In my mind I was having just as hard of a time as the mortician was understanding – and believing in – the power of those bacteria to keep a cell alive. But Shane Evans was alive, and still infected. And Victor had fire in his eyes, even after death – just as Shane had had. And now this man, whose name I didn’t even know. Victor, and Shane were inextricably linked. It would be fate if this old mortician was also linked. Fate would allow me to discover the nature of this disease, no matter what. Although I’ve come to regret the discovery of these bacteria, it is doubtless that they’ve changed the world. I could not have possibly imagined – even with the most creative mind in the world – what this would eventually grow into, but that was not even brought into consideration at the time. All that mattered were the tissue samples and my silly little microscope.

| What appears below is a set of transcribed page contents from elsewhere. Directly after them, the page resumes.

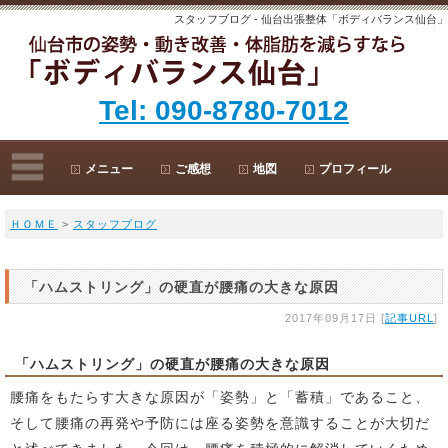
スタッフブログ - 仙台出張整体「ボディバランス仙台」
Tel: 090-8780-7012
メニュー
ご感想
地図
プロフィール
ＨＯＭＥ
>
スタッフブログ
「ハムストリング」の硬直が腰痛の大きな原因
2017年09月17日 [
記事URL
]
「ハムストリング」の硬直が腰痛の大きな原因
腰痛をもたらす大きな原因が「姿勢」と「蓄積」であること、
そして腰痛の再発や予防には座る姿勢を意識することが大切だ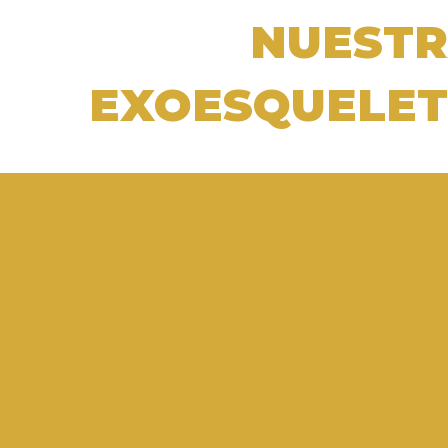
NUESTR
EXOESQUELET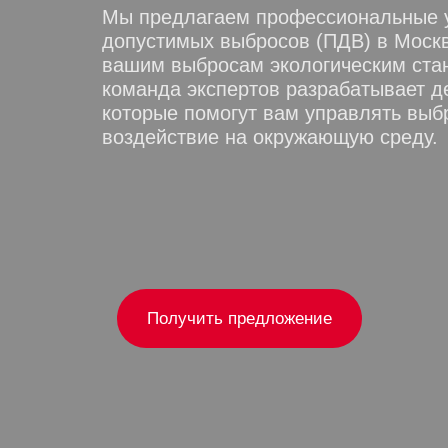
Мы предлагаем профессиональные у
допустимых выбросов (ПДВ) в Москв
вашим выбросам экологическим ста
команда экспертов разрабатывает д
которые помогут вам управлять выб
воздействие на окружающую среду.
Получить предложение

“Done,” I said, and closed the lids on the agar plates. I bid farewell to the mortician, who wished me luck with my research as I stepped out of the room, and out of the morgue wing, the large steel double doors closing loudly behind me. I clutched the agar plates with fierce intensity. I didn’t want them to go anywhere, so I held to them with all the force my fingers would allow. They were too important to let slip, and I had worked too hard to get them. They were important enough to determine the fate of all of my patients, and beyond that, the entire hospital.